**Verilen görev 1**
Doğayı koruma üzerine yazıdaki "Ülkemizde yaşanan doğa tahribatları ve buna karşı doğayı koruma mücadelesinden birkaç tanesini aktaracağım bu hafta." cümlesini İngilizceye çevir.

Doğanı koru, yaşamdan yana ol!
Fotoğraf: Ayhan Acar
İklim krizi, küresel ısınma, doğanın sermaye talanına açılmasının da hızlandırıcı etkisiyle aslında dünyadaki tüm canlılar için bir varoluş mücadelesi halini aldı. Dünya üzerindeki insan yaşamı hızla öyle bir noktaya doğru gidiyor ki ya doğasını koruyarak yaşamını sürdürecek, ya da bir zamanlar dinozorlar gibi yok olup gidecek tarih sahnesinden!.. Durum bu kadar vahim anlayacağınız…
Ülkemizde yaşanan doğa tahribatları ve buna karşı doğayı koruma mücadelesinden birkaç tanesini aktaracağım bu hafta.

**Listelenen kayıtlar**
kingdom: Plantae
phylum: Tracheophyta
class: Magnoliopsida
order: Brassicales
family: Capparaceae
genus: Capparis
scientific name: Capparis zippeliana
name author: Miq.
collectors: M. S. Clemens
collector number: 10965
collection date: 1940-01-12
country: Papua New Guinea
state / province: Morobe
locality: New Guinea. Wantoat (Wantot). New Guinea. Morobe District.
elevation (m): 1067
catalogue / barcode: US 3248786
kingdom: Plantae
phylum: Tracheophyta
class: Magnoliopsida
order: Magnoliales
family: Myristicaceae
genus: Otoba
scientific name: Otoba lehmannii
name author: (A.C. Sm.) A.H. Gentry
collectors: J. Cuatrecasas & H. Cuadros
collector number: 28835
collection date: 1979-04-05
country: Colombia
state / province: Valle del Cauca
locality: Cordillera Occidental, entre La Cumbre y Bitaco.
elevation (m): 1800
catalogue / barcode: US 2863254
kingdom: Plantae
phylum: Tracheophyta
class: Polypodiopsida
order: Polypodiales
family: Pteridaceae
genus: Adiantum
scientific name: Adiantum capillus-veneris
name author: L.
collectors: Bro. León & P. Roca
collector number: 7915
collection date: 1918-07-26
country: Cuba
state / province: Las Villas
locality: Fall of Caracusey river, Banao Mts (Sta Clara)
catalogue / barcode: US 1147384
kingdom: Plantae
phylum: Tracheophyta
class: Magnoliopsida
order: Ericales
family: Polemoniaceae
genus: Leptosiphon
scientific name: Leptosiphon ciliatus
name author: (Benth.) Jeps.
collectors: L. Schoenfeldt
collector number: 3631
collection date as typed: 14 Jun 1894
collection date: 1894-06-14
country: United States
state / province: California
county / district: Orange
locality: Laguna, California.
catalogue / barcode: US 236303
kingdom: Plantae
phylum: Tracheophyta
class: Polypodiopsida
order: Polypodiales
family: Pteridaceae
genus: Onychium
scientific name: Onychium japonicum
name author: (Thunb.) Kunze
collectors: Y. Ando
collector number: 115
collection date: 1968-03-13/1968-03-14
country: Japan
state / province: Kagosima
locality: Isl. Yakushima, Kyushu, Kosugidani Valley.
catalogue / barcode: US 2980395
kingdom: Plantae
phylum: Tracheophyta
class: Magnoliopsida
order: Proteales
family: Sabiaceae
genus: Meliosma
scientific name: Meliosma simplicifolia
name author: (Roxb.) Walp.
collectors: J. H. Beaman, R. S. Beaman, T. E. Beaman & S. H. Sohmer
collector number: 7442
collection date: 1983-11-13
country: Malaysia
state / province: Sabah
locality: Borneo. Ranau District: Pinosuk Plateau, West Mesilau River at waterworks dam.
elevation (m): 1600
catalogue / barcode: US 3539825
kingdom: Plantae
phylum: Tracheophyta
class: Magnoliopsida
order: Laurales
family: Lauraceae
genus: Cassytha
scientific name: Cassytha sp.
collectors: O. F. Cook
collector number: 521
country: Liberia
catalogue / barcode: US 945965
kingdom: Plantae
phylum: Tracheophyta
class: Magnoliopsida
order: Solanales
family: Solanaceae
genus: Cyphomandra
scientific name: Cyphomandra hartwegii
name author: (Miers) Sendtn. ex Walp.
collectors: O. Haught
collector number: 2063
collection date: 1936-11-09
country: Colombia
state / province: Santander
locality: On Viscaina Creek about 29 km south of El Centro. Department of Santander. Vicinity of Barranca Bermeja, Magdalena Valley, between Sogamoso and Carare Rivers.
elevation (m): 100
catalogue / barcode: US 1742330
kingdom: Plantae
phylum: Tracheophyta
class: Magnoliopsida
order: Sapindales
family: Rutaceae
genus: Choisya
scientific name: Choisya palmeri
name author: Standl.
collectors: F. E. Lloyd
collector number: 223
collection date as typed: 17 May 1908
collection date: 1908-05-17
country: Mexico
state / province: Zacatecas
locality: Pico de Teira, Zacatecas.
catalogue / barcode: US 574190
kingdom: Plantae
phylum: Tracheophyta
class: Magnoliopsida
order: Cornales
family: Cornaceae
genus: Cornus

**Verilen görev 2**
Kayıtlarda "collection date: 1936-11-09" geçen satırdan başlayıp kayıtların son satırı da dahil olmak üzere bu satırlarda "country" yerine "nation" yazarak değiştir, gerisini aynen bırak ve yalnızca bu satırları ver.

**Doğru cevap 1**
This week I will recount a few of the cases of destruction of nature in our country and of the struggle against it to protect nature.

**Doğru cevap 2**
collection date: 1936-11-09
nation: Colombia
state / province: Santander
locality: On Viscaina Creek about 29 km south of El Centro. Department of Santander. Vicinity of Barranca Bermeja, Magdalena Valley, between Sogamoso and Carare Rivers.
elevation (m): 100
catalogue / barcode: US 1742330
kingdom: Plantae
phylum: Tracheophyta
class: Magnoliopsida
order: Sapindales
family: Rutaceae
genus: Choisya
scientific name: Choisya palmeri
name author: Standl.
collectors: F. E. Lloyd
collector number: 223
collection date as typed: 17 May 1908
collection date: 1908-05-17
nation: Mexico
state / province: Zacatecas
locality: Pico de Teira, Zacatecas.
catalogue / barcode: US 574190
kingdom: Plantae
phylum: Tracheophyta
class: Magnoliopsida
order: Cornales
family: Cornaceae
genus: Cornus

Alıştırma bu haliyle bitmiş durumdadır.